++++ GIVEN DATA ++++

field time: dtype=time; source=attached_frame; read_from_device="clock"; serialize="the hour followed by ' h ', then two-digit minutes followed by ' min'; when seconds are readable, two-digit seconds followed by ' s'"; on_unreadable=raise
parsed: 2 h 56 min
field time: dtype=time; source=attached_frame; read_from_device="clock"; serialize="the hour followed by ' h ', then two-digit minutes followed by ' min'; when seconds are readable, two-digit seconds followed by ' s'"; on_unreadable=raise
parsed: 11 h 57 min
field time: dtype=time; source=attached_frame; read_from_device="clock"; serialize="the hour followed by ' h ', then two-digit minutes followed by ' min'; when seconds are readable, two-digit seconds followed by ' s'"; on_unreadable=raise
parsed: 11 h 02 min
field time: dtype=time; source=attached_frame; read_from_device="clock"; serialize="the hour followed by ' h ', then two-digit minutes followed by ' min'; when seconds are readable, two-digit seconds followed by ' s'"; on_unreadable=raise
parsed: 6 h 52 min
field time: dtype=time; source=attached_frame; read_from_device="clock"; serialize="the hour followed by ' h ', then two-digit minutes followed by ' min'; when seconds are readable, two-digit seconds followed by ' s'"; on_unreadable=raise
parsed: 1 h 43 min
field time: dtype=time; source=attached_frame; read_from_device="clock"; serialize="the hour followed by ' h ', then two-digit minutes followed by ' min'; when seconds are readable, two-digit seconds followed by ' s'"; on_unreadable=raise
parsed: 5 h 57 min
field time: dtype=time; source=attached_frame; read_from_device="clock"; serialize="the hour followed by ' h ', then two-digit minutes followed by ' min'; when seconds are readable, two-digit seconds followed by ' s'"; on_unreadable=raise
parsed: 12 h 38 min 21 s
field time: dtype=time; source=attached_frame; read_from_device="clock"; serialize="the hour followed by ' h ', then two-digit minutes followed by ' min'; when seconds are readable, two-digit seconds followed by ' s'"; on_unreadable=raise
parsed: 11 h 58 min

++++

**PROBLEM TO WORK ON**
Select every line in the records that contains the string "parsed" and copy each one in full.

**THE RESULT**
parsed: 2 h 56 min
parsed: 11 h 57 min
parsed: 11 h 02 min
parsed: 6 h 52 min
parsed: 1 h 43 min
parsed: 5 h 57 min
parsed: 12 h 38 min 21 s
parsed: 11 h 58 min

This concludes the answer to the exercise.